Stiglitz went on to argue that one of the central tenets of the neoliberal ideology - the idea that markets function best when left alone and that an unregulated market is the best way to increase economic growth - has now been pretty much disproved.

"We've gone from a neoliberal euphoria that 'markets work well almost all the time' and all we need to do is keep governments on course, to 'markets don't work' and the debate is now about how we get governments to function in ways that can alleviate this," he said.

In other words, Stiglitz says:

"Neoliberalism is dead in both developing and developed countries."

Stiglitz is not alone in his belief that neoliberalism has its problems, though his argument that the consensus is "dead" is somewhat more forthright than those of many others.

 

In a blog post in May, three economists from the IMF - long one of the greatest champions of the neoliberal consensus - questioned the efficacy of some aspects of it, particularly when it comes to the creation of inequality.

 

 

Joseph Stiglitz with Christine Lagarde,

the International Monetary Fund managing director.

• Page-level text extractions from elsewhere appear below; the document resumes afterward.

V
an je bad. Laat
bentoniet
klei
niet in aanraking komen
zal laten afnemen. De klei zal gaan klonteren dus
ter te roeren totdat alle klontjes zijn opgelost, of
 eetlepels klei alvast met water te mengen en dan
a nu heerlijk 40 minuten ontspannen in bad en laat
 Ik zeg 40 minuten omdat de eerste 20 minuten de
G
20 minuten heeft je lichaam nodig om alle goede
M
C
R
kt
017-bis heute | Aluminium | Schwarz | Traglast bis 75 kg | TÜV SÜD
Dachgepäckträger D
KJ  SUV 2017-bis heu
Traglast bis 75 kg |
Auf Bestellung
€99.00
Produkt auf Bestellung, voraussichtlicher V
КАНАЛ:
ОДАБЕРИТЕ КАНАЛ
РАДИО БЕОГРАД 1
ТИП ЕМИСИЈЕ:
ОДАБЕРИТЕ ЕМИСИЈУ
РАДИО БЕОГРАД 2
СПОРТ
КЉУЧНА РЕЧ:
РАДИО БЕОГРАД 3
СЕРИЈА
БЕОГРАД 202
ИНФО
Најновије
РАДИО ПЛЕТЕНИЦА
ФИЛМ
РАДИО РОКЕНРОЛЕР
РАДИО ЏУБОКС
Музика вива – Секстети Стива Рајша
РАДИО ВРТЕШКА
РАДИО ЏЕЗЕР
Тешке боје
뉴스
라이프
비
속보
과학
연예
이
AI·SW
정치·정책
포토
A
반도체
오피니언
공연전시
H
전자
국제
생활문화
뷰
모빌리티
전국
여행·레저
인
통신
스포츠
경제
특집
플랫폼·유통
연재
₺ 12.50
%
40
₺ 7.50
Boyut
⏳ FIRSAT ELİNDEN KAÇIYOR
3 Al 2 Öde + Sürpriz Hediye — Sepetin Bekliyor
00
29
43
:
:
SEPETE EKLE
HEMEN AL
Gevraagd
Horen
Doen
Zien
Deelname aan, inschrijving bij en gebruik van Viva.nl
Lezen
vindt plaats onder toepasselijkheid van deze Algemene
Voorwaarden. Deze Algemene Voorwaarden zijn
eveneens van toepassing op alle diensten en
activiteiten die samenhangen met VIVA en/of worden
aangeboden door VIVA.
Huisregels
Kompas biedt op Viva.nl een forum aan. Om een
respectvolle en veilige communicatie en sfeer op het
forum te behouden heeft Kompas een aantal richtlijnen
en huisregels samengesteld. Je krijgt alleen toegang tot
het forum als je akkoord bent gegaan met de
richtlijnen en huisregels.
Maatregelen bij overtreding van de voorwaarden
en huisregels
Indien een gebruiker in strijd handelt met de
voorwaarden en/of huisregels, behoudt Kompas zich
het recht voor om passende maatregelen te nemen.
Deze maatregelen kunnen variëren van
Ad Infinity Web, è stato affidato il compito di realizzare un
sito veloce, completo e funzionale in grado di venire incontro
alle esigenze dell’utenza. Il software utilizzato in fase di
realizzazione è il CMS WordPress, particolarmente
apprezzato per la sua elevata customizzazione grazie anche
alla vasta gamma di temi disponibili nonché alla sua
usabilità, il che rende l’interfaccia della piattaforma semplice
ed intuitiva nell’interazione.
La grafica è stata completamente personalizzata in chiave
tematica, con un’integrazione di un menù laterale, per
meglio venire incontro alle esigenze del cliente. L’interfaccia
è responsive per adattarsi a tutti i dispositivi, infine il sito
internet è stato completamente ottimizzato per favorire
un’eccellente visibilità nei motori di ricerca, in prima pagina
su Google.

Lagarde is not one of those within the IMF questioning neoliberalism.

Reuters/Philippe Wojaze

 

"The increase in inequality engendered by financial openness and austerity might itself undercut growth, the very thing that the neoliberal agenda is intent on boosting," Jonathan Ostry, Prakash Loungani, and Davide Furceri argued.

 

"There is now strong evidence that inequality can significantly lower both the level and the durability of growth."

 

"There are a lot of people thinking the same thing at this point, that basically some aspects of the neoliberal agenda probably need a rethink," Ostry told the Financial Times on the day the blog was published, adding: "The crisis said: 'The way we've been thinking can't be right'."

 

 

 

The decline of neoliberalism

 

The decline of neoliberalism is also evident in the UK, where austerity has reigned since the accession of the Conservative Party to government in 2010.

 

Prime Minister David Cameron and Chancellor of the Exchequer George Osborne presided over a period of record fiscal-deficit reduction created through a six-year programme of austerity.

 

But since Cameron resigned following the UK's vote to leave the European Union, fiscal stimulus in the UK has started to gain traction once again as a viable means of stimulating growth.

 

It is widely expected that Philip Hammond, the new chancellor under newly installed Prime Minister Theresa May, will announce some form of fiscal easing at the Autumn Statement - which will come at some point before the end of the year (last year's was in late November).

 

As Business Insider's Oscar Williams-Grut argued in mid-July,

"Britain's age of austerity could be over."

Across the Atlantic, both US presidential nominees, Hillary Clinton and Donald Trump, both favoring expanded government borrowing to fund infrastructure projects.

 

As Randall W. Forsyth argued in Barron's magazine last week:

"We are all Keynesians now, President Richard Nixon famously declared after his New Economic Plan was unveiled in 1971.

 

The notion seems to be echoing now, with the two major parties' presidential candidates calling for increased government spending, notably for infrastructure projects."

Neoliberalism may not be completely dead, as Stiglitz argues, but it is certainly being challenged from many angles.